Verordnung soll zum neuen Schuljahr in Kraft treten
Laut deutsch-polnischem Nachbarschaftsvertrag aus dem Jahr 1991 steht den Angehörigen der Minderheit in Polen drei Stunden Deutschunterricht zu. Doch nun hat die rechtskonservative PiS-Regierung eine entsprechende Verordnung dahingehend geändert, dass nicht allen Minderheiten im Land, sondern nur den Deutschen nur noch eine Wochenstunde Unterricht zusteht. Zum neuen Schuljahr soll die Verordnung in Kraft treten.
Begründet wird dies damit, dass die rund zwei Millionen in Deutschland lebenden Polen keinen vergleichbaren Minderheitenschutz von der Bundesregierung eingeräumt bekommen. Das Argument ist nicht neu: Immer wieder betonten polnische Regierungsvertreter in der Vergangenheit, dass auch Polen in Deutschland den Minderheitenstatus erhalten sollten – so wie die vier anerkannten nationalen Minderheiten (Sinti und Roma, Dänen, Sorben, Friesen).

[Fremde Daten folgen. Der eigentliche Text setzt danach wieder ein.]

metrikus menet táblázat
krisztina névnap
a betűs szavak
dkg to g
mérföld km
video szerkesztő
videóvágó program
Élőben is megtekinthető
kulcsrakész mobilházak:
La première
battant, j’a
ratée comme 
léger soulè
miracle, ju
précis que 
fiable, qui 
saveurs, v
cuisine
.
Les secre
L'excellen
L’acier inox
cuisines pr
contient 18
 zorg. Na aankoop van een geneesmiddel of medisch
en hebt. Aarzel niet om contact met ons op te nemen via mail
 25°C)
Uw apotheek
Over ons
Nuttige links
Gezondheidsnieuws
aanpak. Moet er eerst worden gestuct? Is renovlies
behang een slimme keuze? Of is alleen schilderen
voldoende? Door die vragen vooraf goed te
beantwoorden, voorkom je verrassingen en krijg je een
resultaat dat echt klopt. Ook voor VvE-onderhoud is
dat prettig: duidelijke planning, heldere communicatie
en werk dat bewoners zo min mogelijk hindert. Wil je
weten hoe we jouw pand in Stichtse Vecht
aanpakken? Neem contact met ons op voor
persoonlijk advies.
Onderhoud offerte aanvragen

Gegen die jüngste Entscheidung regt sich Unmut: Bereits 7.000 Unterschriften wurden für eine entsprechende Petition des Verbands der deutschen sozial-kulturellen Gesellschaften in Polen (VdG) gesammelt. Der Jugendverband der Minderheit ruft zudem dazu auf, unter den Hashtags #niemaMowy #sprachlos Schwarz-Weiß-Fotos mit zugehaltenem Mund in den sozialen Netzwerken zu posten.

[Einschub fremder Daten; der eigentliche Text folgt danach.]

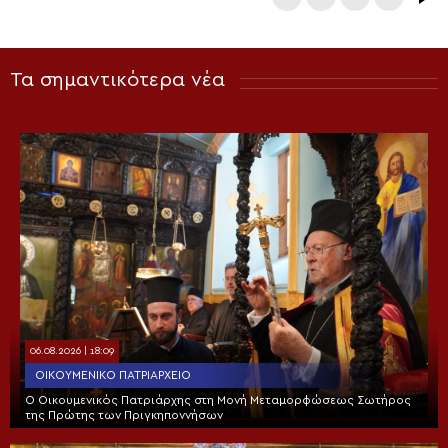
Τα σημαντικότερα νέα
06.08.2026 | 18:09
ΟΙΚΟΥΜΕΝΙΚΌ ΠΑΤΡΙΑΡΧΕΊΟ
Ο Οικουμενικός Πατριάρχης στη Μονή Μεταμορφώσεως Σωτήρος
της Πρώτης των Πριγκηποννήσων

„Diskriminierung, um außenpolitische Ziele mit Druck zu versehen“
Bernd Fabritius, Beauftragter der Bundesregierung für Aussiedlerfragen und nationale Minderheiten, kritisiert die polnische Entscheidung in einer Stellungnahme: Es sei „inakzeptabel, dass Polen durch diese Entscheidung eigene Staatsbürger diskriminiert und benachteiligt, um außenpolitische Ziele für andere Personengruppen mit Druck zu versehen.“ Dass ein mangelndes Unterrichtsangebot auf Polnisch in Deutschland bestehe, ist laut Fabritius zudem „unzutreffend“ – die Sprachförderung erfolge vielmehr entsprechend des föderalen Bildungssystems auf Länderebene. In Nordrhein-Westfalen, wo die meisten polnischstämmigen Einwohner leben, erhielten derzeit knapp 5.100 Schüler Polnischunterricht, gibt er an.
Der VdG verurteilt die Unterrichtsreduzierung in einer Stellungnahme als „Diskriminierung“ und „Stigmatisierung“ und wandte sich mit dem Schreiben auch direkt an die Adresse des Sachverständigenausschusses der Europäischen Charta der Regional- oder Minderheitensprachen des Europarats, die von Polen und 24 weiteren Ländern ratifiziert worden ist. Am Mittwoch äußerte sich das Expertengremium in Straßburg besorgt über die Unterrichtsreduzierung – und bat die polnische Regierung um weitere Auskünfte.